80% of trials miss enrollment targets. Learn why eligibility alone isn’t enough and how SDOH data predicts who actually successfully participates.
In theory, clinical eligibility should predict participation.
In practice, it rarely does.
A recent study on breast cancer screening uncovered something that upends traditional thinking about how we design health programs and clinical trials alike. Researchers found that social, behavioral and environmental factors—like neighborhood income, rurality, and access to care—were among the strongest predictors of who actually showed up for mammograms. Even when two women had identical clinical risk, their likelihood of attending came down to the realities of their everyday lives.
That insight should ring alarm bells for anyone involved in clinical research. Because the same pattern that shapes preventive screening behavior also drives who enrolls in—and stays engaged with—clinical trials. Yet most feasibility models, recruitment plans, and retention strategies continue to treat social context as an afterthought.
The result? Trials that look feasible on paper but stumble in the field, missing enrollment targets, over-spending budgets, and under-representing the very populations they’re meant to help.
The Participation Problem No Algorithm Alone Can Fix
Recruitment challenges aren’t new. Even before the COVID-19 pandemic, nearly 80 percent of clinical trials failed to meet their initial enrollment timelines. What’s changed is our understanding of why.
It’s not that people don’t qualify; it’s that many can’t realistically participate. Transportation, caregiving responsibilities, work schedules, food insecurity, or lack of broadband access can all become invisible barriers. And these aren’t edge cases. They’re widespread, measurable patterns embedded in social determinants of health (SDOH).
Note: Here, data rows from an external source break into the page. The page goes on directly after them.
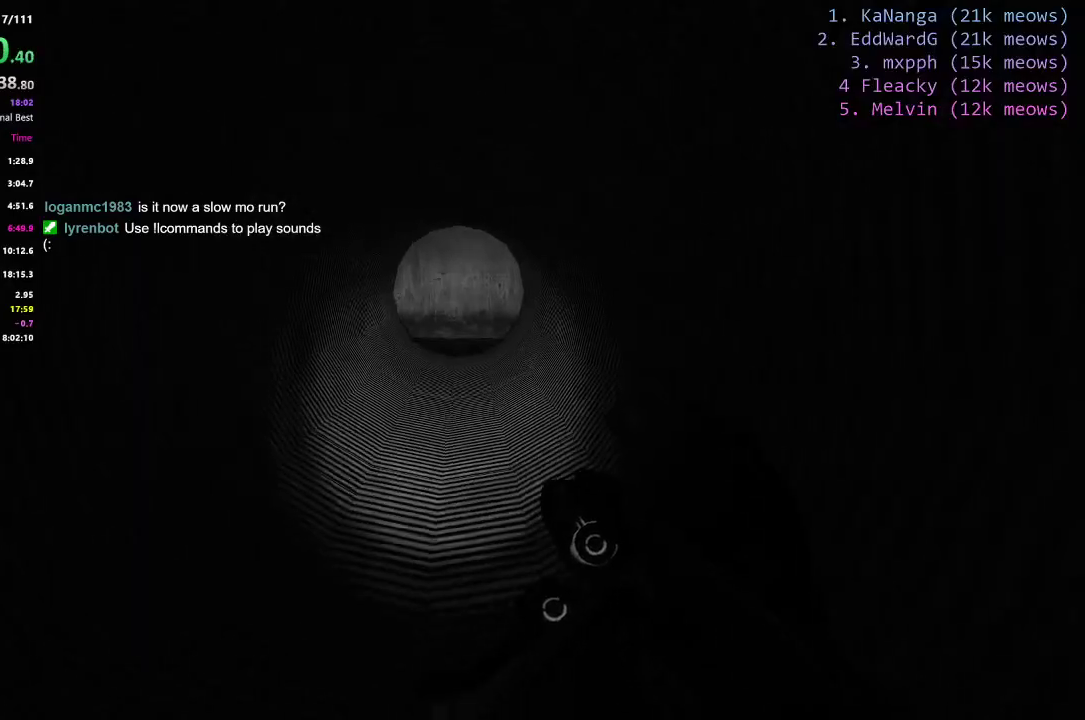
{"keys": ["a", "ctrl", "space"], "events": [[50, "d", "down"], [100, "a", "up"], [284, "a", "down"], [284, "d", "up"]]}
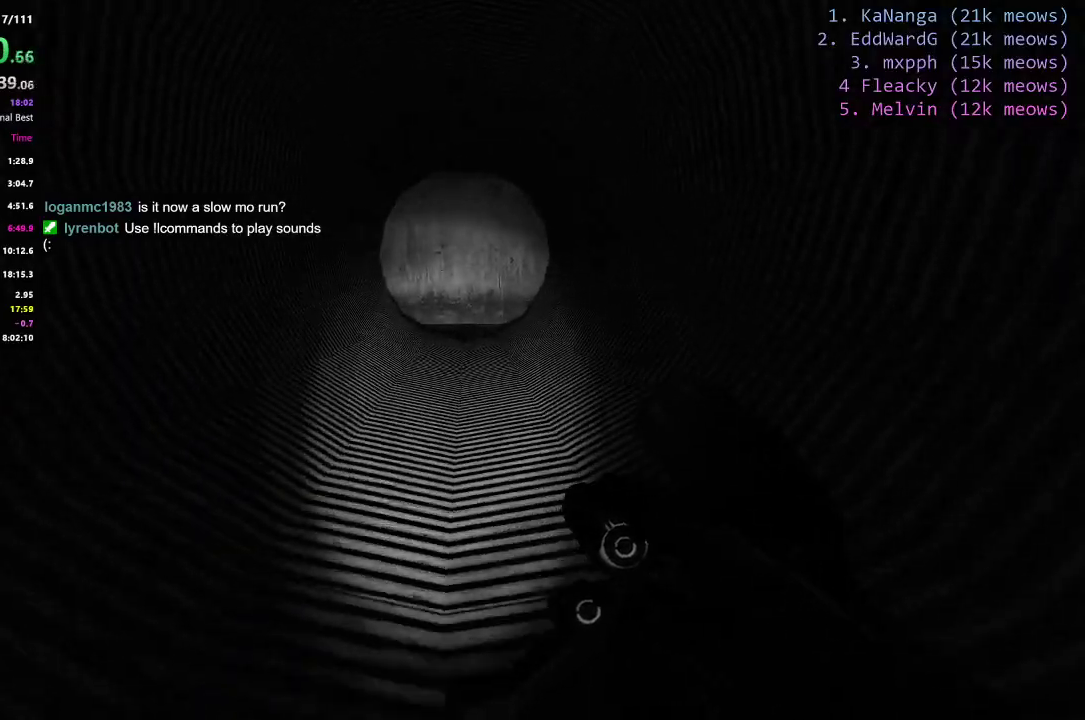
{"keys": ["ctrl", "space"], "events": [[166, "a", "up"], [166, "d", "down"], [450, "d", "up"]]}
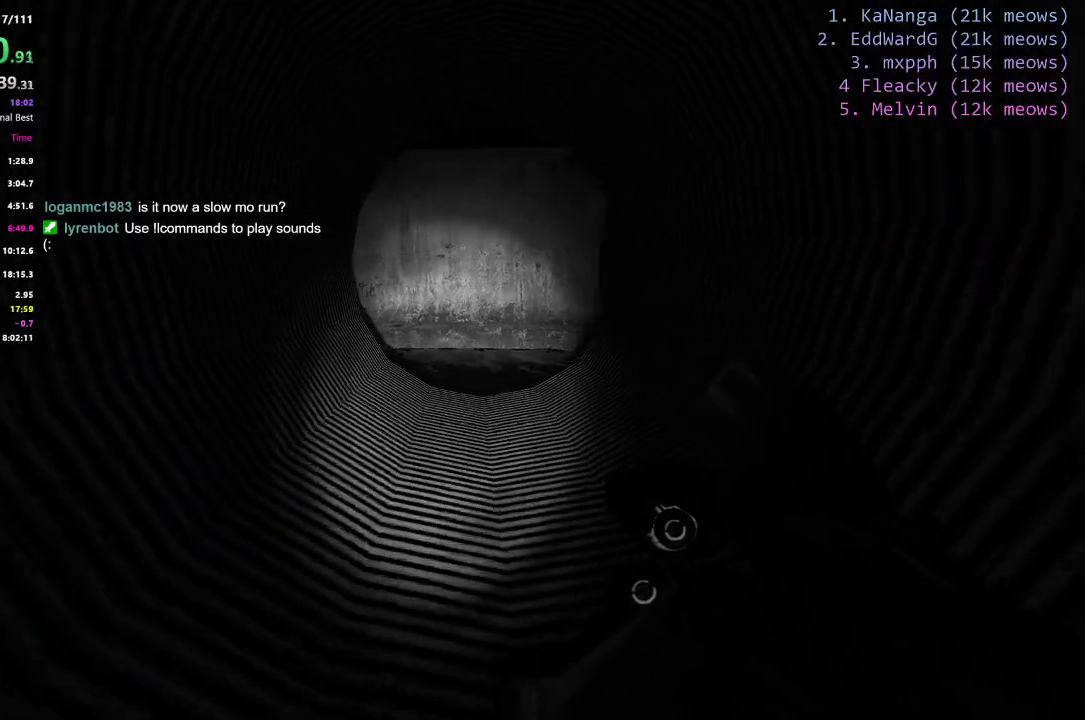
{"keys": ["w"], "events": [[184, "d", "down"], [317, "d", "up"], [367, "ctrl", "up"], [367, "space", "up"], [501, "w", "down"]]}
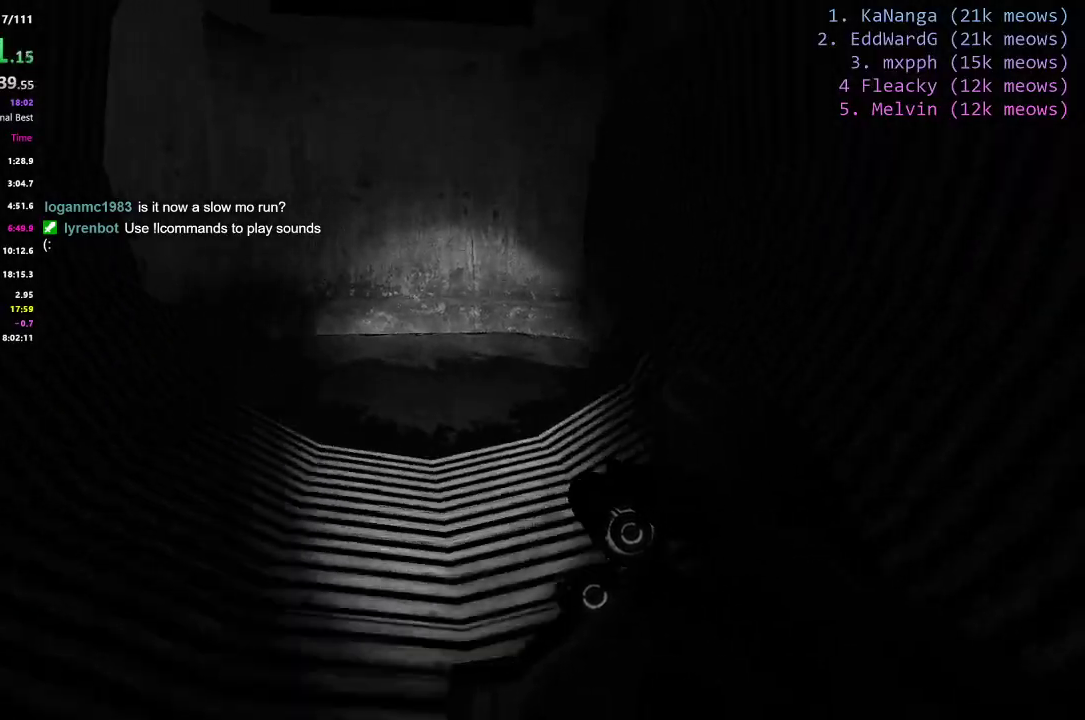
{"keys": ["ctrl", "d"], "events": [[100, "shift", "down"], [333, "d", "down"], [383, "ctrl", "down"], [417, "w", "up"], [433, "shift", "up"]]}
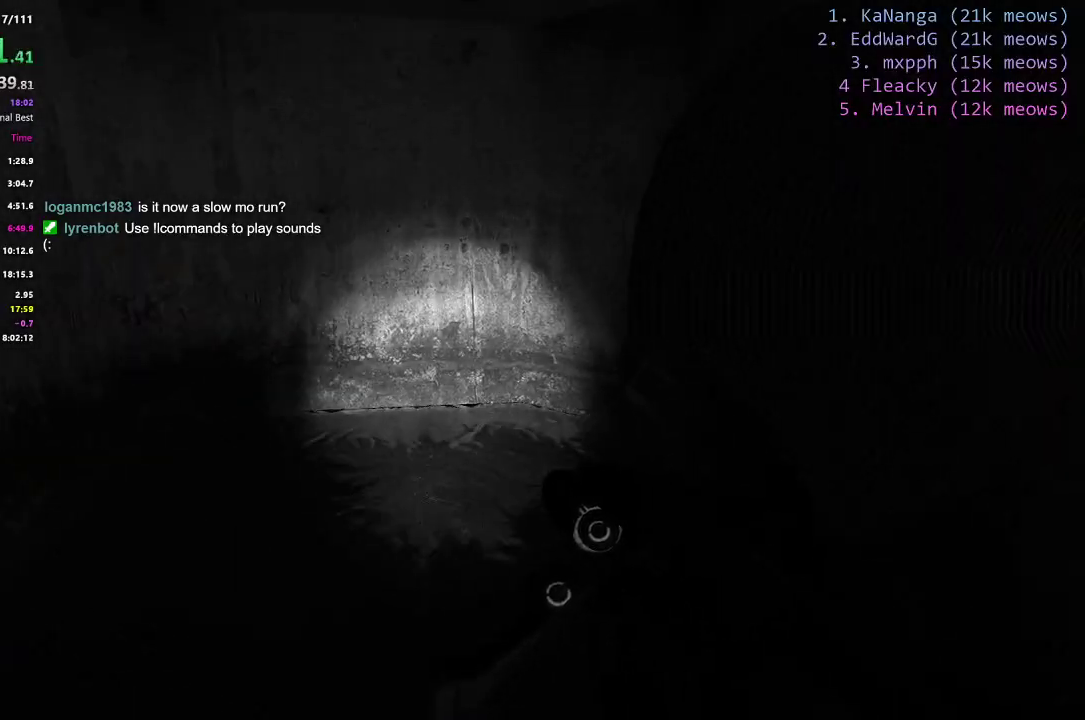
{"keys": ["ctrl", "d"], "events": []}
When trials overlook these realities, the consequences ripple across every operational and scientific dimension:
- Under-recruitment: Eligible patients identified through EHRs or claims data never appear for screening visits.
- High early drop-out rates: Participants disengage after enrollment due to logistical or financial strain.
- Non-representative cohorts: Results skew toward higher-income, urban, or health-literate populations, weakening generalizability.
- Site inefficiency: Some sites over-perform while others lag, often because their catchment areas differ in social vulnerability, not because of effort or skill.
In short: data models optimized for eligibility often fail at predicting attendance.
The Lesson from Screening Data
The breast-screening study, published in npj Digital Medicine, modeled who completed mammograms across diverse geographies. Clinical risk played a role—but not the defining one. Instead, the predictive power came from social and environmental factors: household income, travel distance, and local healthcare access.
When those SDOH variables were added to the model, the accuracy of predicting attendance rose substantially. When they were removed, predictions faltered even though biological risk stayed constant.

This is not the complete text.